One advantage of the current study is the use of a prompt question in the implicit mentalizing task. This adaptation seemed to increase the task context evaluative-ness, which makes the prompt anticipatory paradigm more robust in facilitating implicit mentalizing and therefore improves the task reliability and replicability43,44. However, a corresponding limitation of our task design is that the non-prompt and prompt task order could not be counterbalanced. If the prompt task was performed first, the non-prompt task would logically become a prompt version. Nevertheless, it seems unlikely that the fixed procedure can account for our primary findings.

Another advantage lies in directing attention towards the BAP, an area that still holds significant gaps in understanding. This may not only have significant implications for autism research53,67,68 but better support families with autistic children72. Nonetheless, because of the female sample, our results cannot be generalized to the entire BAP community, particularly as recent studies have suggested that the BAP is more prevalent in BAP fathers than mothers57,106. Accordingly, the lack of group differences between our BAP and non-BAP mothers, especially in autistic traits, seems to imply that our BAP mothers did not have autistic characteristics. Future studies should include both parents to reveal patterns in the whole family and sex- and gender-informed phenotypes of autism59,75,84,104,107.

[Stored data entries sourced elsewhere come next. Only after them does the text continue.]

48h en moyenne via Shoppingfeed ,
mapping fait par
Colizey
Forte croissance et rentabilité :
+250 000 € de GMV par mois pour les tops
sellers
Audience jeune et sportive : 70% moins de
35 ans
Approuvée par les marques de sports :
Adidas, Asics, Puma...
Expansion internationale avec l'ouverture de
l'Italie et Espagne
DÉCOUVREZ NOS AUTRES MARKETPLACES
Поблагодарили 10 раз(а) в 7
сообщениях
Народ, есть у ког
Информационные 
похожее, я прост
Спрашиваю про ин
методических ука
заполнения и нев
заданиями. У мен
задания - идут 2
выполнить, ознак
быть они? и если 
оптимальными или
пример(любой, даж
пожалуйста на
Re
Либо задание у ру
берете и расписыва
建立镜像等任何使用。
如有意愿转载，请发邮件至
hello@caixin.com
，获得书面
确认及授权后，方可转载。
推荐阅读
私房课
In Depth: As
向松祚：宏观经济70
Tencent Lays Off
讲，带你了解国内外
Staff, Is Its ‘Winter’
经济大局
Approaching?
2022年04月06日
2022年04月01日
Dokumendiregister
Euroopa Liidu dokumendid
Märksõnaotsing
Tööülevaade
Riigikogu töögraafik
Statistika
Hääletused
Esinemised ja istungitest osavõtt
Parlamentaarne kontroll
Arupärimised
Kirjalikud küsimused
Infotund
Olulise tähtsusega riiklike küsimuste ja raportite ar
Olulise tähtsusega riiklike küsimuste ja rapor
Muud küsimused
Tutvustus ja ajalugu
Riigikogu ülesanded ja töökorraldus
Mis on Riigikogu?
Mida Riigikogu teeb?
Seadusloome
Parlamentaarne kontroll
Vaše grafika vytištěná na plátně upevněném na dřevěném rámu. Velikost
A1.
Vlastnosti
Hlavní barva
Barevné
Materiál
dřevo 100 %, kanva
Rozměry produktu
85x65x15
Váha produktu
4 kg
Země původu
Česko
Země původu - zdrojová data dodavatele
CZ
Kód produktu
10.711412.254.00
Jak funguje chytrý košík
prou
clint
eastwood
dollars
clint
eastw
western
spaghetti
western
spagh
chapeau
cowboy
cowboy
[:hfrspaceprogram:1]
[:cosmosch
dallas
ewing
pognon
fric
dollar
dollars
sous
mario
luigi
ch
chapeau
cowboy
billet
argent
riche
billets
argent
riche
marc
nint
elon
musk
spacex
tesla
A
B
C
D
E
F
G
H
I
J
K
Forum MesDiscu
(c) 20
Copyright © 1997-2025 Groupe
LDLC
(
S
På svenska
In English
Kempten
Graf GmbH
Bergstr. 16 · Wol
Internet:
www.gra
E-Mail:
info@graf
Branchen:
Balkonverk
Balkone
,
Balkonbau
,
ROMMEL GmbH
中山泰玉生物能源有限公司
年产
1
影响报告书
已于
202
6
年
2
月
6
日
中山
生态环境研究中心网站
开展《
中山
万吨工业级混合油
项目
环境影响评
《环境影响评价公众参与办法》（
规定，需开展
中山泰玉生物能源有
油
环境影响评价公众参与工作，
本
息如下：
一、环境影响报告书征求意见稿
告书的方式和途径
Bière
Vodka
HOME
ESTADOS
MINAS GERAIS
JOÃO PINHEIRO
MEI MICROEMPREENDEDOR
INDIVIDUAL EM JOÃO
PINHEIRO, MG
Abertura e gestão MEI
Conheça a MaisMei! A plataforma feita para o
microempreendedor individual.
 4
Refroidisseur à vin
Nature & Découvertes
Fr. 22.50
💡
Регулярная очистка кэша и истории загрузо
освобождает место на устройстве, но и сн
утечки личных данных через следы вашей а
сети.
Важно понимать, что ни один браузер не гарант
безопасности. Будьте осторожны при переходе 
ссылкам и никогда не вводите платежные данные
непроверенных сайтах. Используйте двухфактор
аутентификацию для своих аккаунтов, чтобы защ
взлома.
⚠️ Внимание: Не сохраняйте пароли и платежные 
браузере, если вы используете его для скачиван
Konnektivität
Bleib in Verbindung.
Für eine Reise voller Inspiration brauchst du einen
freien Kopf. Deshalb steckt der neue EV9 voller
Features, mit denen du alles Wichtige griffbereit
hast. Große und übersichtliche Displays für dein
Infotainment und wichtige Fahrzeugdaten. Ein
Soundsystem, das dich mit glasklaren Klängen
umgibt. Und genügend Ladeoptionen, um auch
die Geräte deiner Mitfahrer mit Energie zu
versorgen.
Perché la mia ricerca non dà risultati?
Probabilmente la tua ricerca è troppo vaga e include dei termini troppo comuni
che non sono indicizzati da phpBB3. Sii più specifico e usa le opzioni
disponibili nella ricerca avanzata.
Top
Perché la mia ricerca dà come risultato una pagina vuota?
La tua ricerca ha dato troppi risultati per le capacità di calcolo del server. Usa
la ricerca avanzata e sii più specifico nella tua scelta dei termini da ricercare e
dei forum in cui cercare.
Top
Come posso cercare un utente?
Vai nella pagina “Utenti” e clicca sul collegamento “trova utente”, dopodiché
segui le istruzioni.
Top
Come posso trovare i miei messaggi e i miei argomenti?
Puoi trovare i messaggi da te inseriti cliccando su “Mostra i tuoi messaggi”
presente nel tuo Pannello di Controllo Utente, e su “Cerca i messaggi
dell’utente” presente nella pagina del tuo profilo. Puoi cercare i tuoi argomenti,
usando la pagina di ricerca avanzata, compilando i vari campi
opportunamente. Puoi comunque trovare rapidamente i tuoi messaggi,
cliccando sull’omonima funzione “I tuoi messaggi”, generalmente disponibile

We acknowledge two additional limitations. The current study employed a cross-sectional design, so the direction of the association between mentalizing abilities, autistic traits, compensation and mental health cannot be conclusively determined. Future research should incorporate a longitudinal design to confirm the causality of these relationships. Furthermore, we had relatively small samples, especially the non-BAP sample, which may compromise the power to detect group differences. Future research would benefit from recruiting larger samples.

Conclusion

In closing, the current study developed a more evaluative implicit mentalizing task which was proved to be robust in facilitating false-belief and true-belief reasoning44. With the adapted prompt task, we found that both explicit mentalizing and autistic traits are associated with implicit mentalizing but not with each other, which supports the idea of two distinct but overlapping mentalizing systems4 and implicit but not explicit mentalizing difficulties in autistic adults15,22. However, BAP mothers showed better implicit mentalizing and worse mental health than non-BAP mothers, but no other differences, which indicates the heterogeneity within the broader autism phenotype55,57 as well as the need to support families with autistic members in terms of mental health and psychological resilience72. Future studies are needed to further examine the prompt task reliability and validity and investigate associations among autism, mentalizing, compensation and mental health in more clinical and sub-clinical populations.